Forceps have been around for hundreds of years, and although they have saved the lives of thousands of babies and mothers, they also can cause injury. The obstetric vacuum was invented specifically to address this problem. It is an alternative to using forceps to pull the baby through the birth canal. However, unlike forceps, the obstetric vacuum does not compress the fetal skull, and therefore reduces the possibility of injury.
Obstetricians and midwives often joke that it is a shame that babies do not have handles on their heads to allow them to be pulled out when they get stuck. The vacuum extractor, which has a handle attached to a plastic suction cup, comes close to fulfilling this wish. In a vacuum extraction delivery, as with forceps, the cervix must be fully dilated, and the fetal head must have begun its descent through the pelvis. In a vacuum extraction delivery, however, the mother must be able to participate actively. When the vacuum is turned on, the cup sticks to the top of the baby's head, so the obstetrician can pull on the handle during contractions, adding pulling force to the pushing forces of the uterus and the mother. Unlike using forceps, it is almost impossible to pull too hard; the suction cup will just pop off.

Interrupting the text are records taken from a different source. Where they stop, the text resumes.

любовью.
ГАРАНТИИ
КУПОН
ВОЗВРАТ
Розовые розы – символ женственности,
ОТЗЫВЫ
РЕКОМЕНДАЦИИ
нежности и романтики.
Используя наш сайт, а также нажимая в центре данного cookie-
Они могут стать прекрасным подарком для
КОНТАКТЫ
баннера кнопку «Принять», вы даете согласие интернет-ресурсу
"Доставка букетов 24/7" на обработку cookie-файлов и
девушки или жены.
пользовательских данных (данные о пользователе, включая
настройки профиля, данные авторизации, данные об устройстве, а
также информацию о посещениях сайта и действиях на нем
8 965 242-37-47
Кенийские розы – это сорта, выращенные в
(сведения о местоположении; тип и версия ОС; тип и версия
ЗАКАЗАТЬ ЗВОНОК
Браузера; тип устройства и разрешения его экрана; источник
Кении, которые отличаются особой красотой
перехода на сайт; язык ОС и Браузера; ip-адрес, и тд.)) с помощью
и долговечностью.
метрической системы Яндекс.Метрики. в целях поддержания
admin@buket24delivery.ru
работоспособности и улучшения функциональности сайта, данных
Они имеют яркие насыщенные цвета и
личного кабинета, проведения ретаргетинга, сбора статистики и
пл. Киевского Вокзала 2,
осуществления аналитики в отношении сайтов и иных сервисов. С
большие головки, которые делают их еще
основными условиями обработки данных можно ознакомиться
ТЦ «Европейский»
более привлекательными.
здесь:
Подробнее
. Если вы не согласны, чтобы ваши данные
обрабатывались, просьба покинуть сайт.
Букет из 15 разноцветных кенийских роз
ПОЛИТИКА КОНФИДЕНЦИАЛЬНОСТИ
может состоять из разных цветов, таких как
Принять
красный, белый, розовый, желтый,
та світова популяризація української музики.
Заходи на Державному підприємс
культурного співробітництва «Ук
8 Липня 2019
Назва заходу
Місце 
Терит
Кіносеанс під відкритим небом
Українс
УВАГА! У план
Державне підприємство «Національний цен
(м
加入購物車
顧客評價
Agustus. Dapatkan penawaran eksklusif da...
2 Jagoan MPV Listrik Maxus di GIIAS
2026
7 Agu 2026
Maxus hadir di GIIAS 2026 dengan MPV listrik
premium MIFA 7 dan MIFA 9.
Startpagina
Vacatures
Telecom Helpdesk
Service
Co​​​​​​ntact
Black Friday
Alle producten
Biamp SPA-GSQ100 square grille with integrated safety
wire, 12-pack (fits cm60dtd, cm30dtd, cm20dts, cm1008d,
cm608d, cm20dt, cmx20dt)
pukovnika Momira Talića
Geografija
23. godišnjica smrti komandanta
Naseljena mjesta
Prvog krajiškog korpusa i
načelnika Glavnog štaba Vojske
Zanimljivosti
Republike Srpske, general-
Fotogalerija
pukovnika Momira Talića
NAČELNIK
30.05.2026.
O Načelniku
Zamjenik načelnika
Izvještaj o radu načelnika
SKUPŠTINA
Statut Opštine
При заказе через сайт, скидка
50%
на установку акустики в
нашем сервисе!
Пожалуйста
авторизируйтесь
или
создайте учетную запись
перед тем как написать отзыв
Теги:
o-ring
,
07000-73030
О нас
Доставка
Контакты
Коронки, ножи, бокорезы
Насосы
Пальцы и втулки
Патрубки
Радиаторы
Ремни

There are advantages and disadvantages to the vacuum extractor when it is compared to forceps. In difficult situations, such as a higher station or sub optimal position of the fetal head, the use of the vacuum extractor has a lower success rate as compared to forceps. However, the vacuum extractor requires less maternal anesthesia, makes the mother an active participant in the delivery process by enlisting her pushing efforts, and is less likely to cause injury to the mother or the baby. Although there are some situations in which one method is preferable to the other, for the most part, the decision should rest with the obstetrician. The best method is usually the one that he or she is best trained in and has the most experience with.
In which situations might vacuum-assisted delivery be offered to you? The situations are similar to those in which forceps might be recommended: a period of pushing with progress to a low station, such as +3, followed by minimal further progress; fetal distress during the second stage (pushing); or maternal exhaustion. The vacuum extractor cannot pull the baby out without the help of maternal pushing. The same important warning that applies to the use of forceps also applies to the use of the vacuum extractor: If there is evidence that the baby is too large to fit, a C-section is the appropriate treatment.
What procedures can you expect if a decision is made to use the vacuum extractor to assist the delivery of your baby? The obstetrician will attach the cup to the device that creates the suction (usually a hand pump) and test it against his or her hand. Then the obstetrician will apply the cup to the baby's head and examine it carefully to be sure that it is properly positioned. At the next contraction, the nurse will pump up the vacuum and the obstetrician will begin pulling while you are pushing. Between contractions, the vacuum is released. The process is repeated until the baby's head is delivered. When the vacuum extractor is used, an episiotomy is not always necessary, because the cup is small and flexible; it does not add to the diameter of the fetal head. You can see that there is much less preparation involved than for the use of forceps. There are no special anesthesia requirements, because the suction cup is soft and causes no additional discomfort. There is no need for bladder catheterization, either.
After your baby is delivered, you may be surprised and a little worried to find that the baby has a big bump on its head where the cup was attached. This bump (known as a chignon) is not harmful and will disappear in 24 to 48 hours.